[[ Material to process open ]]
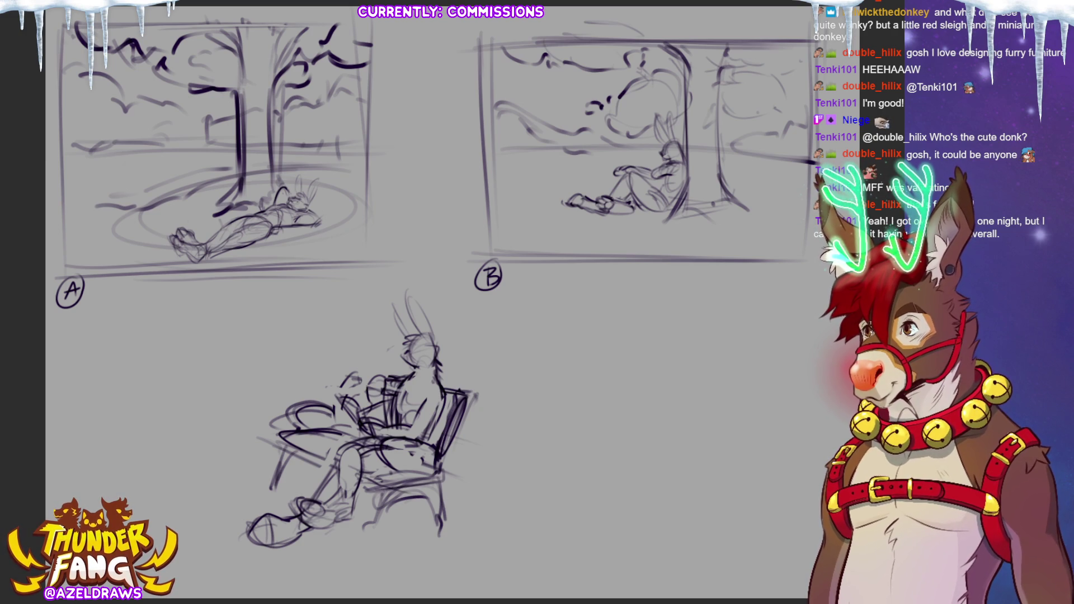
{"action": "mouse_move", "coordinate": [375, 486]}
{"action": "left_mouse_down"}
{"action": "mouse_move", "coordinate": [398, 471]}
{"action": "mouse_move", "coordinate": [367, 486]}
{"action": "mouse_move", "coordinate": [442, 474]}
{"action": "left_mouse_up"}
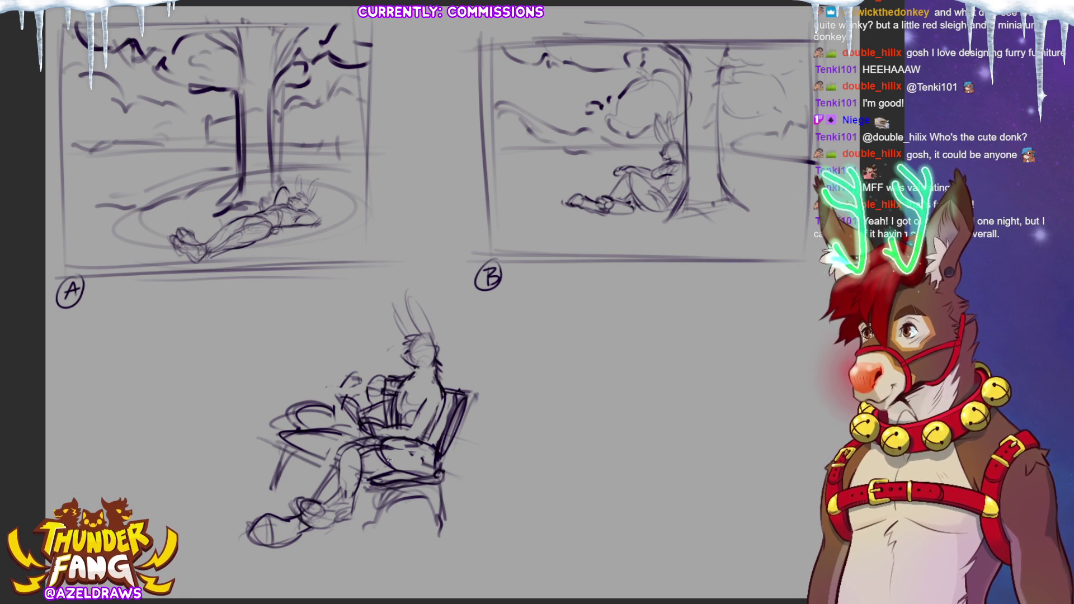
{"action": "mouse_move", "coordinate": [370, 514]}
{"action": "left_mouse_down"}
{"action": "mouse_move", "coordinate": [381, 488]}
{"action": "mouse_move", "coordinate": [436, 515]}
{"action": "left_mouse_up"}
{"action": "left_click_drag", "start_coordinate": [395, 486], "coordinate": [379, 501]}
[[ Material to process closed ]]
-- Activity --
Pictures should be left out when the records above are restated exactly.

-- Response to the task --
{"action": "mouse_move", "coordinate": [375, 486]}
{"action": "left_mouse_down"}
{"action": "mouse_move", "coordinate": [398, 471]}
{"action": "mouse_move", "coordinate": [367, 486]}
{"action": "mouse_move", "coordinate": [442, 474]}
{"action": "left_mouse_up"}
{"action": "mouse_move", "coordinate": [370, 514]}
{"action": "left_mouse_down"}
{"action": "mouse_move", "coordinate": [381, 488]}
{"action": "mouse_move", "coordinate": [436, 515]}
{"action": "left_mouse_up"}
{"action": "left_click_drag", "start_coordinate": [395, 486], "coordinate": [379, 501]}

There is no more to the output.